## ASSIGNED TASK
Only lines containing the string "Kelley" belong in the answer; copy all of them from the entries.

_ _ _ _

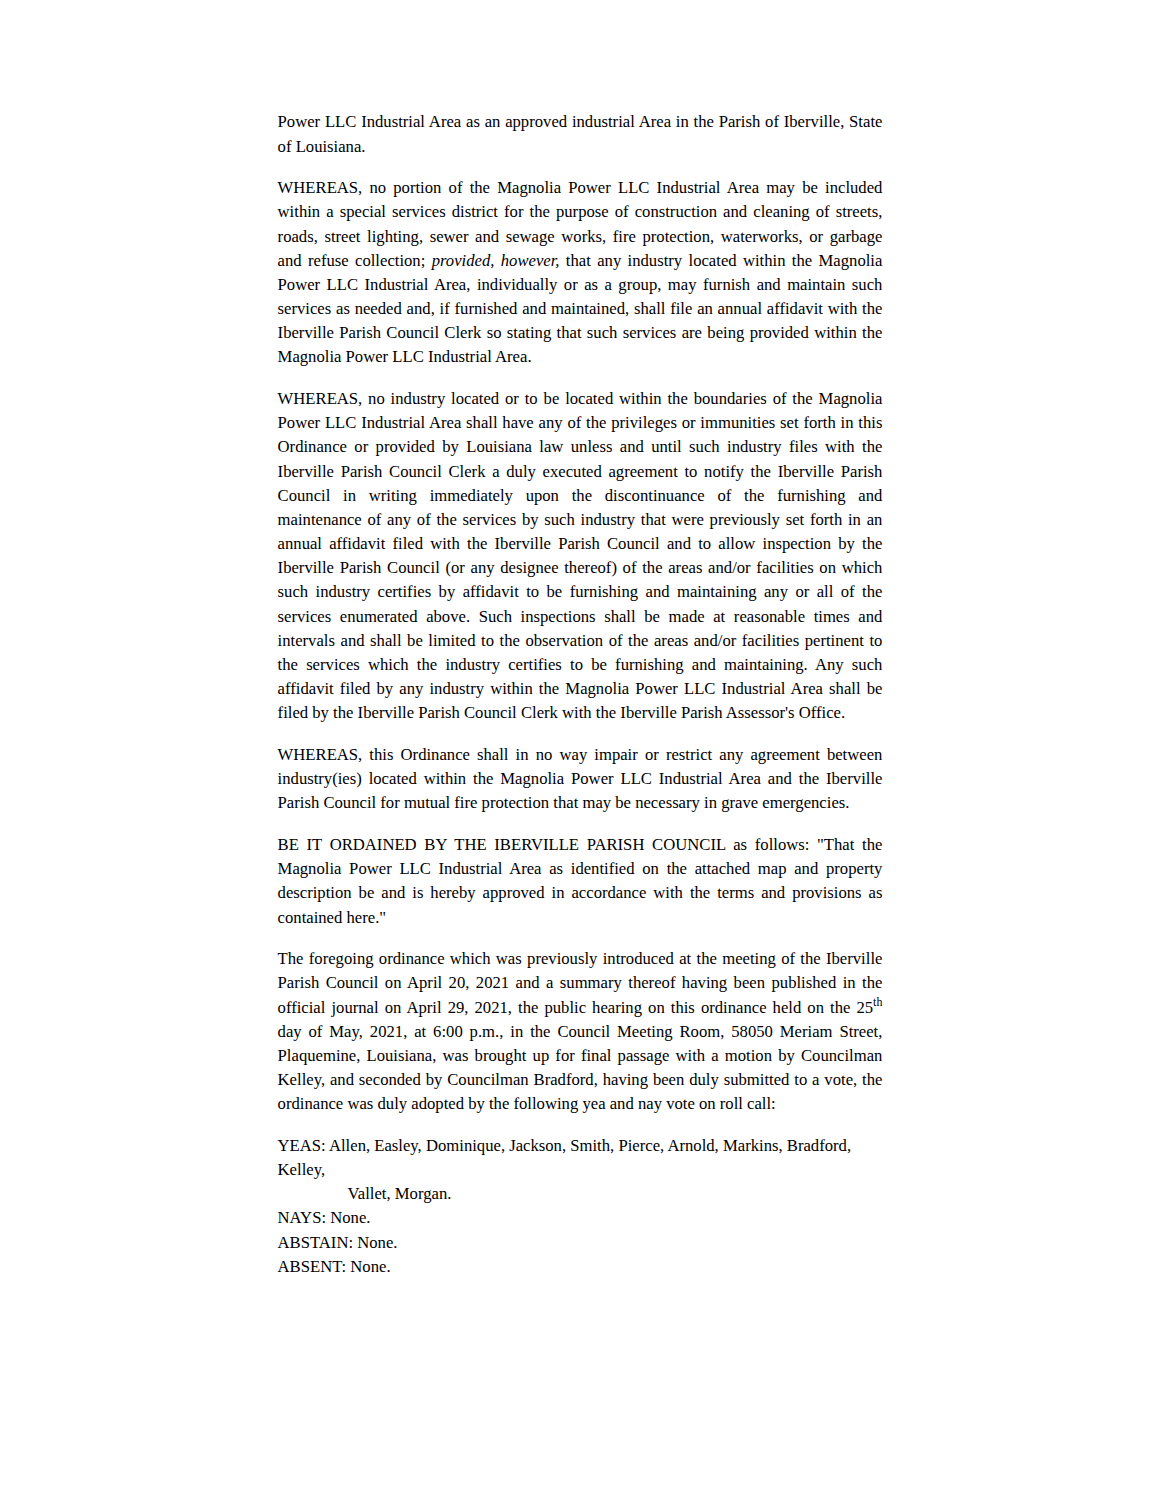Power LLC Industrial Area as an approved industrial Area in the Parish of Iberville, State of Louisiana.
WHEREAS, no portion of the Magnolia Power LLC Industrial Area may be included within a special services district for the purpose of construction and cleaning of streets, roads, street lighting, sewer and sewage works, fire protection, waterworks, or garbage and refuse collection; provided, however, that any industry located within the Magnolia Power LLC Industrial Area, individually or as a group, may furnish and maintain such services as needed and, if furnished and maintained, shall file an annual affidavit with the Iberville Parish Council Clerk so stating that such services are being provided within the Magnolia Power LLC Industrial Area.
WHEREAS, no industry located or to be located within the boundaries of the Magnolia Power LLC Industrial Area shall have any of the privileges or immunities set forth in this Ordinance or provided by Louisiana law unless and until such industry files with the Iberville Parish Council Clerk a duly executed agreement to notify the Iberville Parish Council in writing immediately upon the discontinuance of the furnishing and maintenance of any of the services by such industry that were previously set forth in an annual affidavit filed with the Iberville Parish Council and to allow inspection by the Iberville Parish Council (or any designee thereof) of the areas and/or facilities on which such industry certifies by affidavit to be furnishing and maintaining any or all of the services enumerated above. Such inspections shall be made at reasonable times and intervals and shall be limited to the observation of the areas and/or facilities pertinent to the services which the industry certifies to be furnishing and maintaining. Any such affidavit filed by any industry within the Magnolia Power LLC Industrial Area shall be filed by the Iberville Parish Council Clerk with the Iberville Parish Assessor's Office.
WHEREAS, this Ordinance shall in no way impair or restrict any agreement between industry(ies) located within the Magnolia Power LLC Industrial Area and the Iberville Parish Council for mutual fire protection that may be necessary in grave emergencies.
BE IT ORDAINED BY THE IBERVILLE PARISH COUNCIL as follows: "That the Magnolia Power LLC Industrial Area as identified on the attached map and property description be and is hereby approved in accordance with the terms and provisions as contained here."
The foregoing ordinance which was previously introduced at the meeting of the Iberville Parish Council on April 20, 2021 and a summary thereof having been published in the official journal on April 29, 2021, the public hearing on this ordinance held on the 25th day of May, 2021, at 6:00 p.m., in the Council Meeting Room, 58050 Meriam Street, Plaquemine, Louisiana, was brought up for final passage with a motion by Councilman Kelley, and seconded by Councilman Bradford, having been duly submitted to a vote, the ordinance was duly adopted by the following yea and nay vote on roll call:
YEAS: Allen, Easley, Dominique, Jackson, Smith, Pierce, Arnold, Markins, Bradford, Kelley,
Vallet, Morgan.
NAYS: None.
ABSTAIN: None.
ABSENT: None.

_ _ _ _

## EXERCISE RESPONSE
The foregoing ordinance which was previously introduced at the meeting of the Iberville Parish Council on April 20, 2021 and a summary thereof having been published in the official journal on April 29, 2021, the public hearing on this ordinance held on the 25th day of May, 2021, at 6:00 p.m., in the Council Meeting Room, 58050 Meriam Street, Plaquemine, Louisiana, was brought up for final passage with a motion by Councilman Kelley, and seconded by Councilman Bradford, having been duly submitted to a vote, the ordinance was duly adopted by the following yea and nay vote on roll call:
YEAS: Allen, Easley, Dominique, Jackson, Smith, Pierce, Arnold, Markins, Bradford, Kelley,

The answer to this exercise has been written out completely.